Music Industry Heavyweights Sign Open Letter for Gun Control
As House Democrats participated in a 24-hour sit-in to try and force votes on gun control, Billboard magazine has spearheaded an open letter to U.S. Congress calling for an end to gun violence.
So far, nearly 200 artists and music executives have signed it in an act of support.
Musician Joan Jett was the first, followed by Lady Gaga. Over the next few days, they were joined by a vast array of big-name artists and industry leaders like Alicia Keys, Barbra Streisand, Beck, Billy Joel, Calvin Harris, Carole King, Diplo, Jennifer Lopez, John Mellencamp, Katy Perry, Kid Cudi, Macklemore, Michael Stipe, Sia , Selena Gomez, Stevie Nicks; CEOs like Spotify’s Daniel Elk and Big Machine’s Scott Borchetta and other industry managers and heavyweights such as L.A. Reid, Russell Simmons and Scooter Braun.

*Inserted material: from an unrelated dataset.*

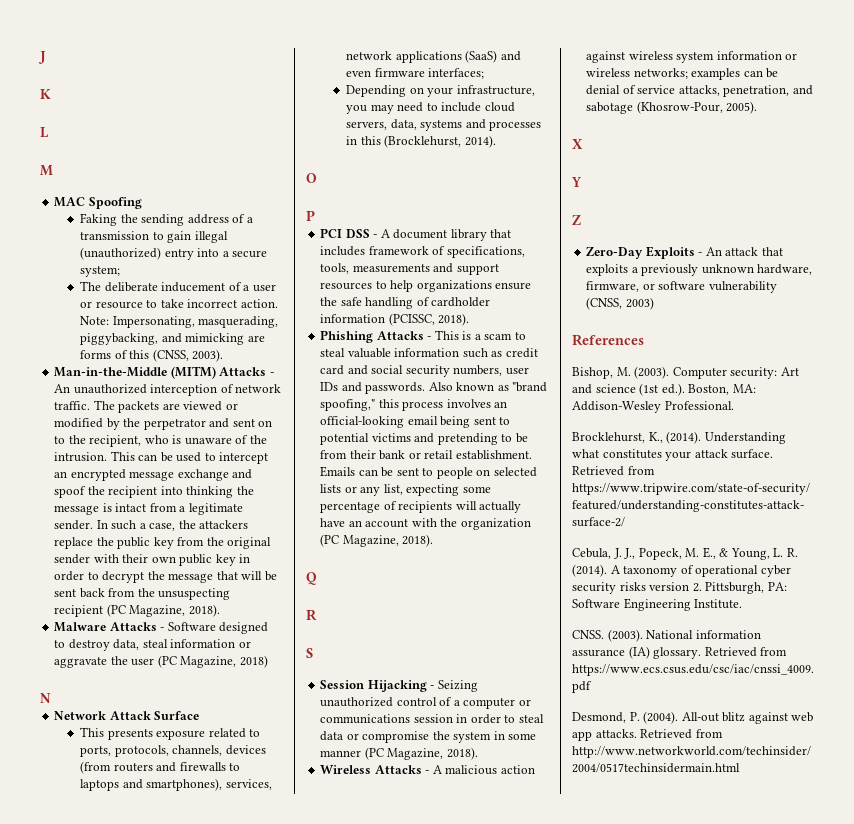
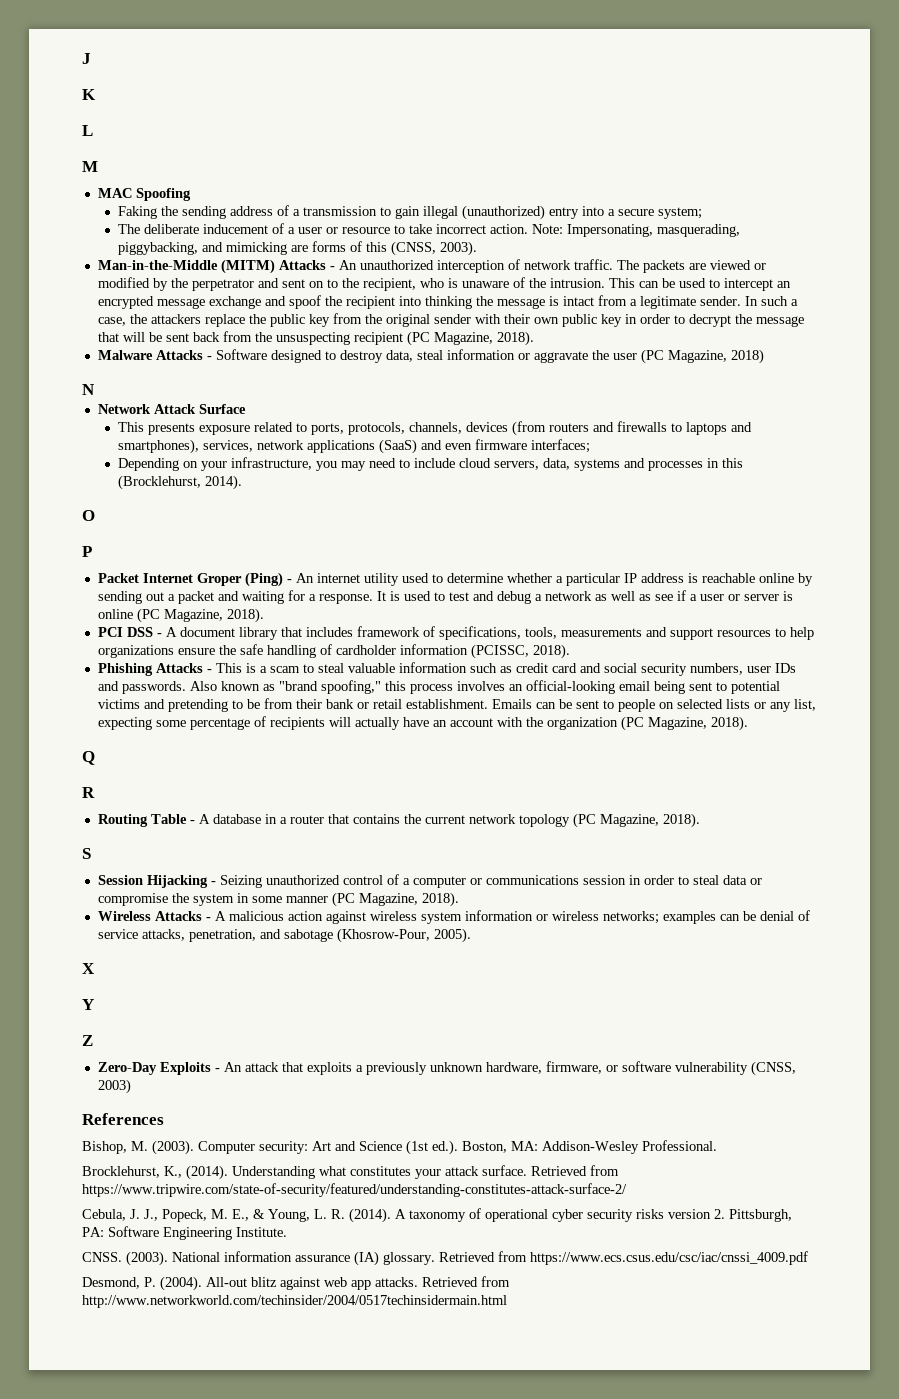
(315, 215) none -> [97,572,813,587] [97,590,793,604] [97,608,264,623] // Packet Internet Groper (Ping) - An internet utility used to determine whether a particular IP address is reachable online by sending out a packet and waiting for a response. It is used to test and debug a network as well as see if a user or server is online (PC Magazine, 2018).
(317, 615) none -> [97,813,700,828] // Routing Table - A database in a router that contains the current network topology (PC Magazine, 2018).
[595,384,636,393] science -> [359,1141,402,1151] Science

It’s not just American musicians who have joined the movement; British artists like Paul McCartney, Ringo Starr and Radiohead’s Thom Yorke all signed, as well.
Here’s the Billboard letter in-full:
As leading artists and executives in the music industry, we are adding our voices to the chorus of Americans demanding change.
Music always has been celebrated communally, on dance floors and at concert halls. But this life-affirming ritual, like so many other daily experiences—going to school or church or work—now is threatened, because of gun violence in this country.
The one thing that connects the recent tragedies in Orlando is that it is far too easy for dangerous people to get their hands on guns.
We call on Congress to do more to prevent the gun violence that kills more than 90 Americans every day and injures hundreds more, including:
Require a background check for every gun sale
Block suspected terrorists from buying guns
Billboard and the undersigned implore you—the people who are elected to represent us—to close the deadly loopholes that put the lives of so many music fans, and all of us, at risk.
One more note: in the wake of Christina Grimmie’s murder, the Pulse nightclub mass-shooting and November’s terrorist attack at a Paris concert hall - music venues, clubs and artists are re-evaluating and upping security measures as the summer tour season begins.